Take Me Out to the Ballgame: Cubs-Indians Wrigley Field Experience
Leaving Wrigley Field after the Cleveland Indians’ 10-1 trounced the Chicago Cubs, I was struck by the complete transformation of the area around the National League’s answer to Fenway Park.
Red Sox fans, and anyone who’s ever been to a game at Fenway, know what I’m talking about. There’s a seamless integration of the ballpark’s history with modern amenities and concessions, together with a distinctive vibe along the street outside the park.
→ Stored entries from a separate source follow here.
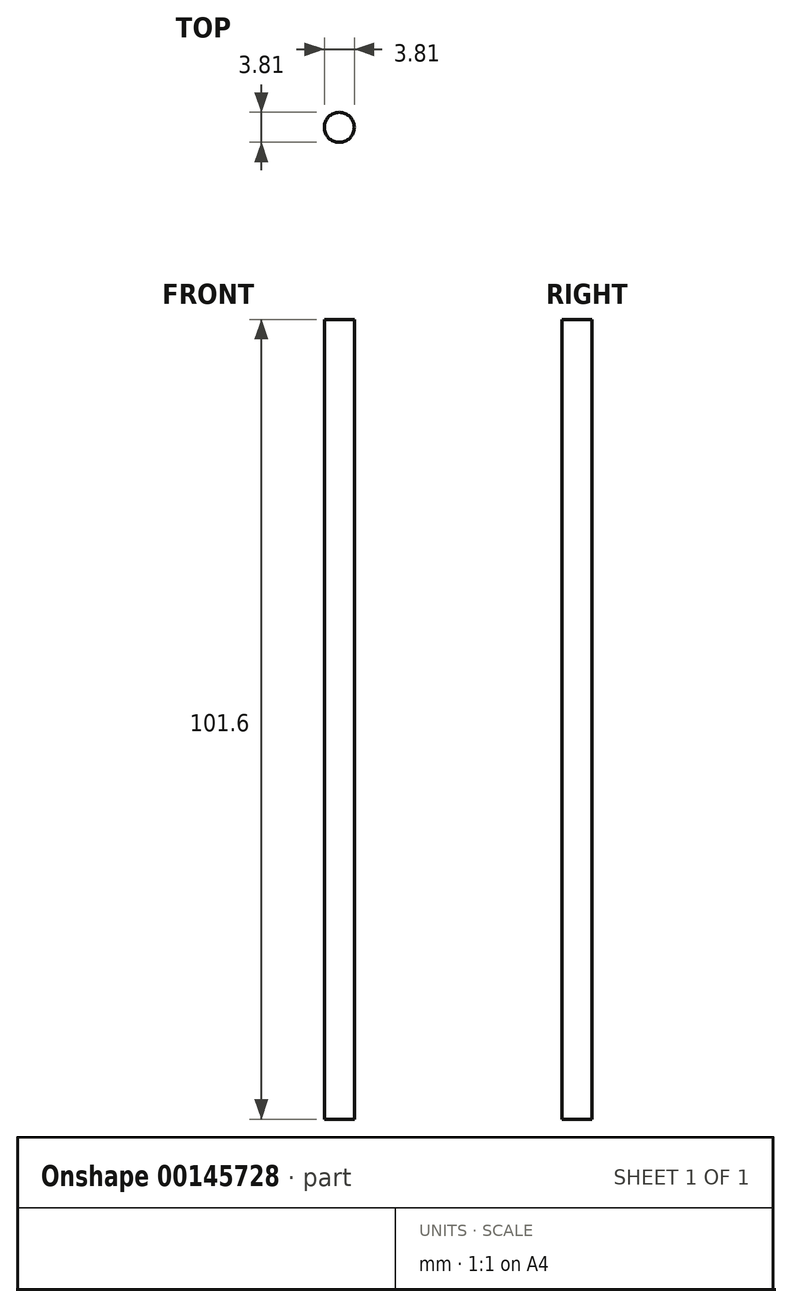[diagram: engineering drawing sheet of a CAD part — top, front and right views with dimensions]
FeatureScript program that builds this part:
annotation { "Feature Type Name" : "Feature", "Feature Type Description" : "" }
export const myFeature = defineFeature(function(context is Context, id is Id, definition is map)
    precondition{}
    {
        {
            var Q0;
            Q0=qCreatedBy(makeId("Top.planeOp"),FACE);
            var sketch = newSketch(context, id + "F0", { "sketchPlane" : qUnion([Q0])});
            skCircle(sketch, "E0", {"center": v(18.22, 30.06) * mm, "radius": 1.9 * mm});
            skSolve(sketch);
        }
        {
            var Q0;
            Q0=makeQuery(id+"F0.imprint","IMPRINT",FACE,{"disambiguationData":[TD([[makeQuery(id+"F0.imprint","IMPRINT",EDGE,{"derivedFrom":sQuery(id+"F0.wireOp",EDGE,"E0")}),1.0]])]});
            extrude(context, id + "F1", {"entities" : qUnion([Q0]), "depth" : 101.6 * mm});
        }
    });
Cubs fans know Clark Street was a gauntlet of sorts after a ballgame, with cabs, buses and cops directing traffic. But tearing down a worn-out old McDonalds and building a sleek new hotel in its place changed the postgame scene dramatically. Bars up and down Clark Street—which still soak up their share of postgame revelry—have certainly taken notice of their new competition, along what the Cubs now call Gallagher Way.
The Ricketts family poured money into the area since they bought the team in 2009, and putting a championship team on the field has been part and parcel of revamping the majors’ only franchise to remain in the same city since 1876. If you thought Wrigley Field was something special before 2018, the updated version of it will take that feeling to a higher level. Although I miss the “Right Field Sucks!/Left Field Sucks!” battles that once rang out in the bleachers, I’ll give that up in favor of what took its place.
After walking out of a gift shop along Clark Street after the game, I noticed three Indians fans planning to take a picture. There were lots of Indians fans in attendance at the game, and they had plenty to be happy about afterward.
A guy in a white Indians jersey had his smartphone, and two of his buddies were posing with a blue police barricade. Traffic is now shut down along Clark Street around the ballpark, as it never was before this year, and the barricades are needed to make this happen.
One of the Indians fans in the soon-to-be-taken photo saw me and said “Cubs guy, get in this picture!” I was in full ballpark regalia, and perhaps they wanted me to lend some authenticity to their shot. I was happy to act as their Cubs totem, but only because I had something special to offer in return.
The Indians fans didn’t know my one and only purchase at the Cubs gift shop had been an enlarged reproduction of the scorecard filled out by Cubs announcer Pat Hughes for Game 7 of the 2016 World Series. For $10, I purchased the equivalent of a holy relic, something I had waited all my life to see.
As the Indians photographer lined up his shot, I held up the Pat Hughes’ scorecard and gave the biggest grin I could. This was a photobomb of the highest order, at least in my mind. I was reminding the Indians fans on both sides of the lens that their team had indeed won the battle of May 22, but my team won the war of 2016. And that event will bind all of us together for as long as we live, however long that turns out to be.
The Indians fan taking the picture walked toward me and said “I know what that is.” I told him it will always be priceless to me. We shook hands, and I wished him well on his foray into the Chicago night. Maybe he had come in from Ohio, and maybe he lives here already, but he was ready to go out and celebrate his team’s victory, either way. I hope that someday he’ll have a scorecard of his own to purchase at an Indians gift shop.
As I pulled into a parking spot outside my house after the game, I was struck—as I sometimes am—by a Bruce Springsteen song lyric playing on satellite radio. The lyric proclaimed “We’re all riders on this train,” and I thought about myself and the Indians fans. We’re riders on the baseball train, and though we certainly sit in different cars along the way, we all put on our team’s gear and head to the ballpark, pulling for our team for the six or maybe seven months a year that we’re able to do so.
People can say whatever they want to about how baseball’s lost its importance based on TV ratings and blah, blah, blah. And I’m preaching to the choir when I say this, but show me another activity people devote so much attention to, especially over the summer months. Basketball and hockey seasons will come to an end soon, and then it will be all baseball, all the time until Labor Day weekend rolls around. W.P. Kinsella wrote about “the thrill of the grass,” and I couldn’t agree more. Bring it on!